These longtime Kansas City Chiefs fans remember when the team was terrible. ‘Then Patrick came along’
The Chiefs begin their 60th year of football in Kansas City as Super Bowl favorites, but many longtime fans still remember the days when wins were much harder to come by.
Yet again, the Kansas City Chiefs will start the new NFL season as favorites to win the Super Bowl.
But among the people who will pack Arrowhead Stadium on Thursday for the first regular-season game, there are plenty of fans like Gary Mitchell, of Kansas City, Kansas, who recalls the Chiefs’ leaner years.
“In losing seasons, it’s really hard to get everything together, spend money to come here, and knowing that they might not win,” said Mitchell before last month’s preseason game against the Cleveland Browns.
Mitchell remembers 2012 as a particularly painful campaign, when the Chiefs finished the season 2-14.
“Then Patrick came along, and look what you have,” Mitchell said.
Indeed, as the Chiefs embark on their 60th year of football in Kansas City, quarterback Patrick Mahomes and coach Andy Reid seem to have pushed those bad memories into the distant past.
Reid’s first season with the team ended with an 11-5 record, and they’ve made the playoffs every year since 2015. Since Mahomes took on starting duties, the Chiefs have played in three Super Bowls and won two, including last season, 38-35, against the Philadelphia Eagles.
The Chiefs unfold the 2023 season on Thursday against the Detroit Lions, who haven’t won an NFL title since the late 1950s.
“It’s been an amazing run these last five or six years,” said Mahomes the morning after his second Super Bowl victory, in Phoenix. “And let’s keep it rolling.”
Fans like Mitchell couldn’t agree more.
Not since Pro Football Hall of Famer Len Dawson’s arrival in ‘63 have Chiefs fans seen a comparable quarterback — Mahomes has taken the position to another dimension.
The Baker family, from Independence, have followed the team’s rise from the very beginning.
“When they came up to Kansas City, my uncle bought the tickets,” said Dan Baker, from his Arrowhead Stadium tailgate spot. “My dad bought tickets from my uncle, I bought tickets through my dad and we’ve been here since.”
Dan’s 90-year old father, Dick Baker, now foregoes those weekly trips to Arrowhead due to his age, but he confirms “it has been pretty big in our family, and, when the game comes on, (we’re) pretty much sitting in our living rooms if we’re not at the games,” he said.
Remembering those years when wins were harder to come by helps Dan Baker appreciate the Chiefs’ current success, he said.
“I’ve gone through a lot of very miserable games out here when we had 18,000 (fans) or something,” he said. “I was one of them.”
His outlook has completely changed in recent years.
“Every game, we expect for Mahomes to pull off some magic, or for Reid to design a whole new offensive play that nobody’s seen and prepared for,” he said.
Staying close to home
Gary Spani played linebacker for the Chiefs during some of those darker days, after his time at Kansas State University.
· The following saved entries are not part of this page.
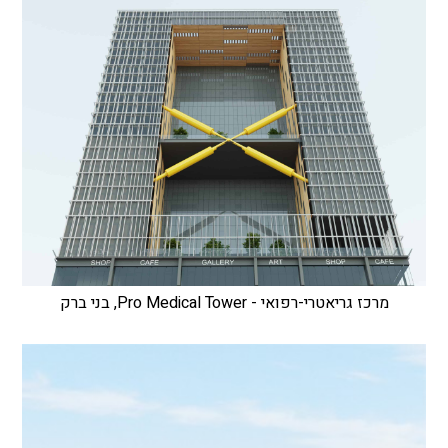
מרכז גריאטרי-רפואי - Pro Medical Tower, בני ברק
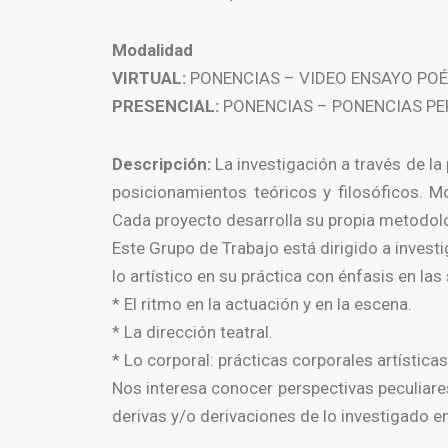
Modalidad
VIRTUAL:
PONENCIAS – VIDEO ENSAYO PO
PRESENCIAL:
PONENCIAS – PONENCIAS P
Descripción:
La investigación a través de l
posicionamientos teóricos y filosóficos. M
Cada proyecto desarrolla su propia metodolog
Este Grupo de Trabajo está dirigido a invest
lo artístico en su práctica con énfasis en las
* El ritmo en la actuación y en la escena.
* La dirección teatral.
* Lo corporal: prácticas corporales artísticas 
Nos interesa conocer perspectivas peculiares 
derivas y/o derivaciones de lo investigado e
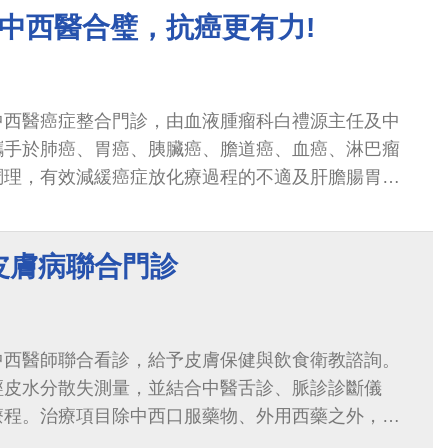
中西醫合璧，抗癌更有力!
中西醫癌症整合門診，由血液腫瘤科白禮源主任及中
攜手於肺癌、胃癌、胰臟癌、膽道癌、血癌、淋巴瘤
調理，有效減緩癌症放化療過程的不適及肝膽腸胃疾
品質。
皮膚病聯合門診
中西醫師聯合看診，給予皮膚保健與飲食衛教諮詢。
經皮水分散失測量，並結合中醫舌診、脈診診斷儀
療程。治療項目除中西口服藥物、外用西藥之外，中
膏、藥浴、濕敷等)亦能搭配使用，從裡到外...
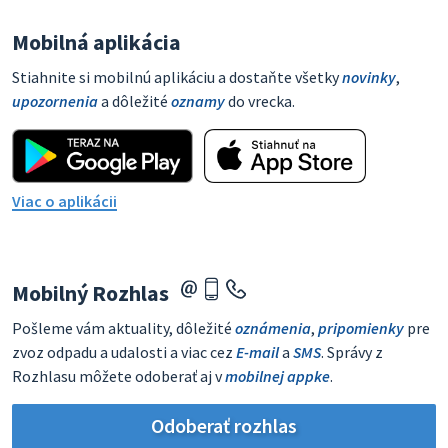
Mobilná aplikácia
Stiahnite si mobilnú aplikáciu a dostaňte všetky
novinky
,
upozornenia
a dôležité
oznamy
do vrecka.
Viac o aplikácii
Mobilný Rozhlas
Pošleme vám aktuality, dôležité
oznámenia
,
pripomienky
pre
zvoz odpadu a udalosti a viac cez
E-mail
a
SMS
. Správy z
Rozhlasu môžete odoberať aj v
mobilnej appke
.
Odoberať rozhlas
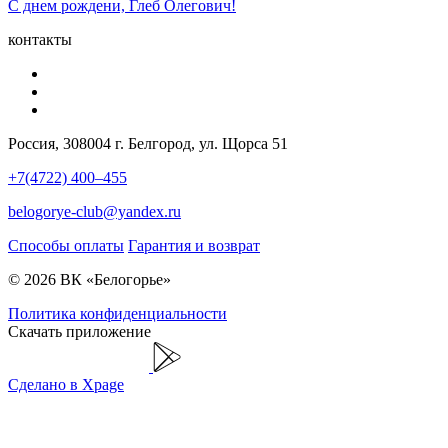
С днем рождени, Глеб Олегович!
контакты
Россия, 308004 г. Белгород, ул. Щорса 51
+7(4722) 400–455
belogorye-club@yandex.ru
Способы оплаты
Гарантия и возврат
© 2026 ВК «Белогорье»
Политика конфиденциальности
Скачать приложение
Сделано в Xpage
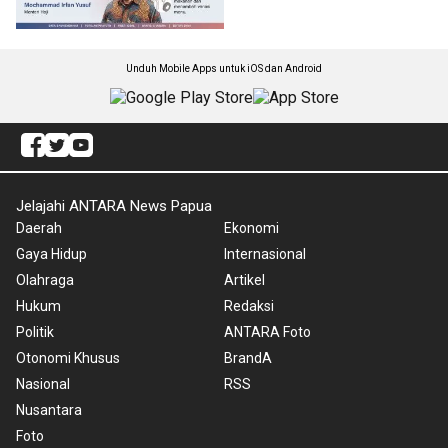
Unduh Mobile Apps untuk iOS dan Android
Jelajahi ANTARA News Papua
Daerah
Ekonomi
Gaya Hidup
Internasional
Olahraga
Artikel
Hukum
Redaksi
Politik
ANTARA Foto
Otonomi Khusus
BrandA
Nasional
RSS
Nusantara
Foto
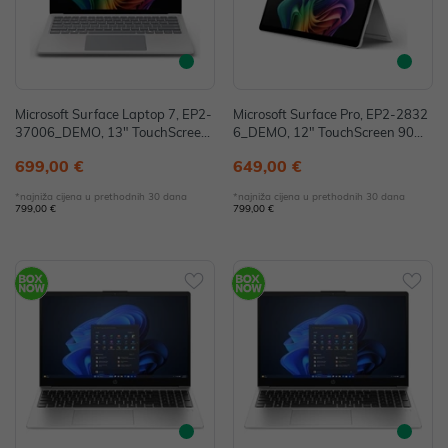
Microsoft Surface Laptop 7, EP2-
Microsoft Surface Pro, EP2-2832
37006_DEMO, 13" TouchScreen,
6_DEMO, 12" TouchScreen 90H
Snapdragon X Plus, 16GB, 256G
z, Snapdragon X Plus, 16GB, 256
699,00 €
649,00 €
B SSD, W11H, Sivi (bez punjača)
GB SSD, W11H, Sivi (bez punjač
- IZLOŽBENI MODEL
a) - IZLOŽBENI MODEL
*najniža cijena u prethodnih 30 dana
*najniža cijena u prethodnih 30 dana
799,00 €
799,00 €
The Kansas native retired this year as the Chiefs’ director of community engagement, after close to 45 years with the organization.
Spani said if the team’s founder, Lamar Hunt, were still around for these heady days, he’d be out there mingling with tailgaters on game day — the American Football League founder, who died in 2006, loved nothing more than being a part of everything.
“Knowing Lamar, he would be more excited and focused on how he could make it better for the fans, how he could make it better for the community, how he could continue to see the sport grow,” said Spani.
Chiefs fan Gary Mitchell, a season-ticket holder, said he’s on board no matter what, but going to a game feels different now that the team is consistently flying high.
“It gives us a little bit more ‘gump,’ so to speak, to come out and see them play, because their chances are good,” he said.
So good, in fact, that a shot at playing in next year’s Super Bowl has become routinely realistic.